| What is required |
Transcribe the portion of the bereaved donor story between "When I think" and "of my grief journey.", inclusive.

| Passage |
01 Dec Abbie – A Bereaved Donor Story
“How much are you producing when you pump these days?” I asked my friend who sat perched on the chair next to me with the breast pump securely fastened to one of her breasts. Three of the four women in the room were engaged in the same activity, pumping milk for their children.
Across from me sat my sister-in-law who was pumping for her five-month-old daughter. Beside me was my lifelong friend who was pumping for her almost one year old. My best friend who flew in from Denver talked about her experience breastfeeding her youngest. We compared what style pump we were using and what settings we had them placed on…otherwise normal conversation except that it was 15 minutes before we were scheduled to leave to attend the funeral for my daughter, Eve, who had been born ten days earlier.
Some may look at this trio of women and see a group of women pumping milk. For me it was an act of normalcy and sisterhood and an image that will forever be burned into my memory. The idea of Eve giving life giving milk to others even after her death motivated me to pump for six weeks after her death and donate my breast milk to the Mid-Atlantic Mothers’ Milk Bank.
I had my pump set up in a corner of my house in a private room where I would go to escape. I would escape the funeral planning. I would escape the heartache and the grief of not having an infant to hold in my arms. I would escape from the looks of pity and the texts of questions and kind words from loved ones. I would allow myself to think of Eve and think of how short but sweet her life was. She wasn’t supposed to make it. She was supposed to die in utero. But she didn’t. Even in the three days that I was in the hospital while she struggled and fought for life I met with lactation consultants and told them of my plan to donate my milk. They supported my desire to give Eve some milk and I was able to swab her mouth with it shortly before she died.
One of the first times I was pumping at home, my three-year-old at the time asked me in horror what I was doing to my nipples and although we laugh about it I was also very proud to let her know that her sister allowed me to donate my milk to give to babies who needed it. Although she was only three, my daughter understood the significance of this final act and gesture from her brave strong little sister.
Speaking with Hope from the milk bank and going to visit the place where my breastmilk went before it was distributed to the babies at various hospitals that needed it was healing in the sense that it allowed me to follow the path of Eve’s life-giving milk and in a way be closer to Eve. Seeing her leaf with her name on it on the tree in the hallway of the milk bank made her more real. Someone else acknowledged that she had lived besides me. Seeing her name written down by somebody else was such a significant milestone of healing as I continued on my grief journey.
When I think back to the day of my second daughter’s funeral I will always remember my circle of friends, all mothers, all in various stages of feeding, all with babies at different developmental stages but one common bond – the desire to give our babies our own milk. It felt like the only “normal” thing that happened that day. I was just another mother pumping milk with other mothers. Chatting about pumping. It had nothing to do with death, loss, or grief. It was an act of normalcy. And for that I will always be grateful. October 2, 2020 is Eve’s first birthday. It took me just shy of a year to write about my experience of donating my milk. Even this was an important part of my grief journey.

[Dataset records]

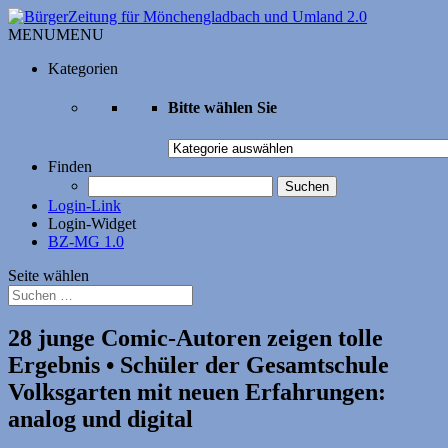
MENU
MENU
Kategorien
Bitte wählen Sie
Bitte
wählen
Finden
Sie
Suchen
nach:
Login-Link
Login-Widget
BZ-MG 1.0
Seite wählen
28 junge Comic-Autoren zeigen tolle
Ergebnis • Schüler der Gesamtschule
Volksgarten mit neuen Erfahrungen:
analog und digital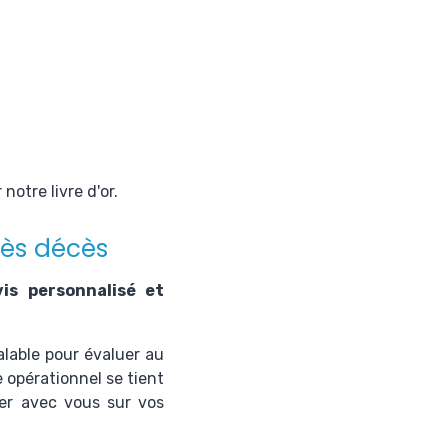
r notre
livre d'or
.
rès décès
vis personnalisé et
alable pour évaluer au
 opérationnel se tient
r avec vous sur vos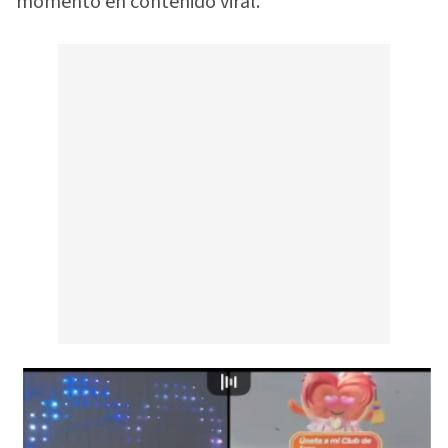
momento en contenido viral.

| Expected answer |
When I think back to the day of my second daughter’s funeral I will always remember my circle of friends, all mothers, all in various stages of feeding, all with babies at different developmental stages but one common bond – the desire to give our babies our own milk. It felt like the only “normal” thing that happened that day. I was just another mother pumping milk with other mothers. Chatting about pumping. It had nothing to do with death, loss, or grief. It was an act of normalcy. And for that I will always be grateful. October 2, 2020 is Eve’s first birthday. It took me just shy of a year to write about my experience of donating my milk. Even this was an important part of my grief journey.